There is another scenario when having a human advisor can be really helpful. When markets fall and portfolio value has come down, getting some trustworthy advice and assurance from a human advisor can help one stay the course.
But coming back to the mobile mutual fund apps. When choosing an app to invest in, make sure that you go with an app that is registered either with SEBI as a registered investment advisor (RIA) or with AMFI as a mutual fund distributor. This is important because you will be investing your hard-earned money through these apps and it is in your best interest to pick the safe one when it’s so common these days to become a victim to online fraud these days.
Note – A mutual fund distributor (or their App) offers ‘regular plans’ and charges commissions. An RIA (or their App) offers ‘direct’ plans and can charge fees. But these days, due to competition and the entry of large players in the direct plan space, most Direct plan apps have stopped charging fees. The fees may return in the future when markets mature, but till then and for now, it’s practically free of cost.
I often get asked that – what if one day, the mutual fund app goes out of business? What will happen to your money then?

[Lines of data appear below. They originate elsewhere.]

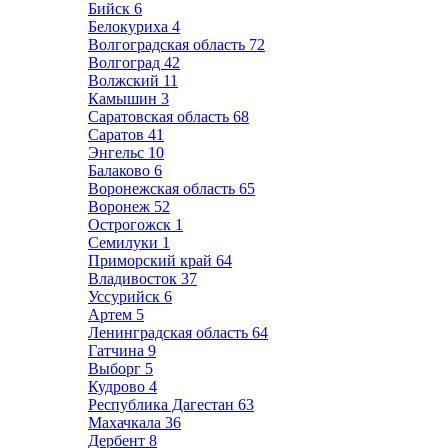
Бийск
6
Белокуриха
4
Волгоградская область
72
Волгоград
42
Волжский
11
Камышин
3
Саратовская область
68
Саратов
41
Энгельс
10
Балаково
6
Воронежская область
65
Воронеж
52
Острогожск
1
Семилуки
1
Приморский край
64
Владивосток
37
Уссурийск
6
Артем
5
Ленинградская область
64
Гатчина
9
Выборг
5
Кудрово
4
Республика Дагестан
63
Махачкала
36
Дербент
8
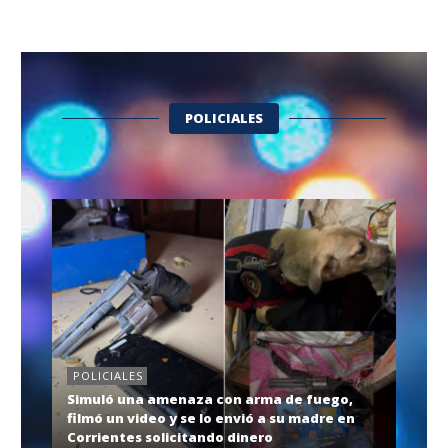
POLICIALES
POLICIALES
Simuló una amenaza con arma de fuego,
filmó un video y se lo envió a su madre en
Corrientes solicitando dinero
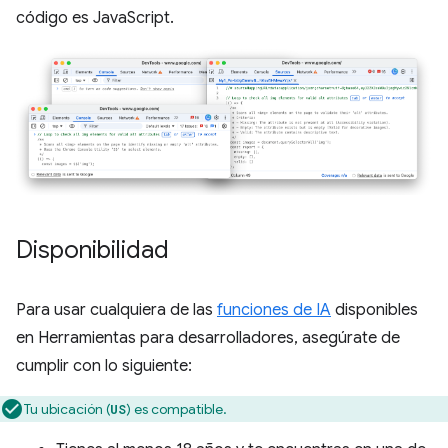
código es JavaScript.
Disponibilidad
Para usar cualquiera de las
funciones de IA
disponibles
en Herramientas para desarrolladores, asegúrate de
cumplir con lo siguiente:
Tu ubicación (
) es compatible.
US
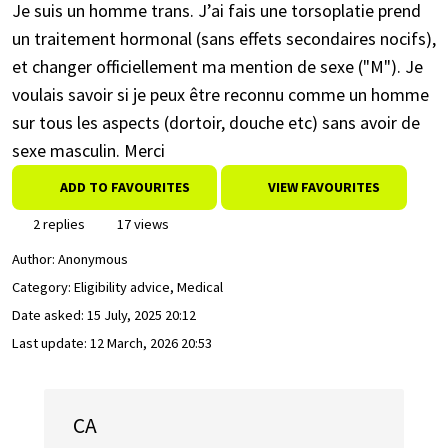
Je suis un homme trans. J’ai fais une torsoplatie prend
un traitement hormonal (sans effets secondaires nocifs),
et changer officiellement ma mention de sexe ("M"). Je
voulais savoir si je peux être reconnu comme un homme
sur tous les aspects (dortoir, douche etc) sans avoir de
sexe masculin. Merci
ADD TO FAVOURITES
VIEW FAVOURITES
2 replies
17 views
Author:
Anonymous
Category: Eligibility advice, Medical
Date asked:
15 July, 2025 20:12
Last update:
12 March, 2026 20:53
CA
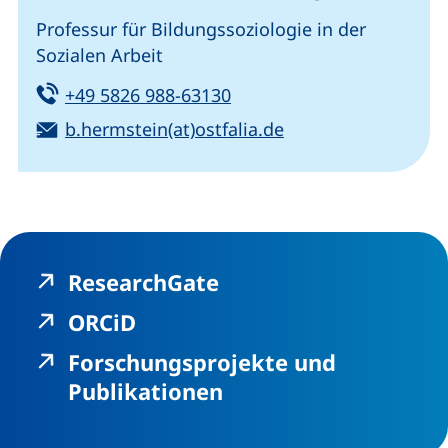
Professur für Bildungssoziologie in der
Sozialen Arbeit
Tel:
(startet einen Telefonanru
+49 5826 988-63130
E-Mail:
(öffnet Ihr E-Mail
b.hermstein(at)ostfalia.de
(externer Link, öffn
ResearchGate
(externer Link, öffnet neues
ORCiD
Forschungsprojekte und
(externer Link, öffn
Publikationen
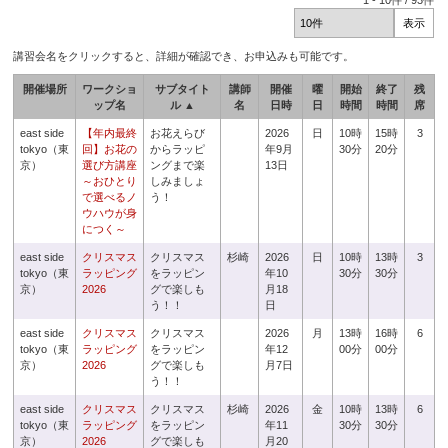
1
-
10
件 /
93
件
講習会名をクリックすると、詳細が確認でき、お申込みも可能です。
開催場所
ワークショ
サブタイト
講師
開催
曜
開始
終了
残
ップ名
ル ▲
名
日時
日
時間
時間
席
east side
【年内最終
お花えらび
2026
日
10時
15時
3
tokyo（東
回】お花の
からラッピ
年9月
30分
20分
京）
選び方講座
ングまで楽
13日
～おひとり
しみましょ
で選べるノ
う！
ウハウが身
につく～
east side
クリスマス
クリスマス
杉崎
2026
日
10時
13時
3
tokyo（東
ラッピング
をラッピン
年10
30分
30分
京）
2026
グで楽しも
月18
う！！
日
east side
クリスマス
クリスマス
2026
月
13時
16時
6
tokyo（東
ラッピング
をラッピン
年12
00分
00分
京）
2026
グで楽しも
月7日
う！！
east side
クリスマス
クリスマス
杉崎
2026
金
10時
13時
6
tokyo（東
ラッピング
をラッピン
年11
30分
30分
京）
2026
グで楽しも
月20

Let me clear your doubts here. When you invest through these apps, your money is handed over to the AMC to be invested into mutual funds. These mutual fund units are then held in your name. In the event of the mobile MF app (or the company running it) goes out of business, you will not lose any money. And that’s because your money is with the AMC and not with the app. Ofcourse, it will be a hassle, later on, to get onto another app but still, your money will not be lost.
But all said and done, there is absolutely no doubt that these mutual fund apps have revolutionized MF investing in India. Sitting at home (or wherever you are), without the need for any paperwork, you can complete the entire end-to-end process of MF investing in a jiffy.
I am very bullish on the MF space as a business and am pretty sure that there is a large structural growth opportunity in the Indian mutual fund industry.
The penetration of MFs in India is still one of the lowest in the world. If you look at the Mutual Fund AUM / GDP ratio, you will see it’s way below the global average. Till now, poor financial literacy was hampering the mutual fund industry’s growth in India. Most Indians still park a major chunk of their money in the bank and traditional insurance plans (like endowment and moneyback plans).
These mutual fund apps combined with cheap internet and growing financial awareness in India are bound to convince the investors from smaller cities (so-called smaller B30 cities in MF vocabulary) to divert their savings from banks and insurances to mutual funds. And MF adoption and acceptance will get further push from the growing disposable incomes (and aspirations) and improving lifestyles amid people who will slowly but surely, are acknowledging that mutual funds are their best bet when it comes to generating great returns that help them beat inflation in the long run.
I am sure that if you are a regular reader of Stable Investor, I am sure you already invest in mutual funds. But if you know someone who still doesn’t, do try to convince them about the idea of mutual funds and how it can change their lives (see this super SIP success story example). And once they are convinced, they will find it very easy to get onto the MF bandwagon via the mutual fund apps in India.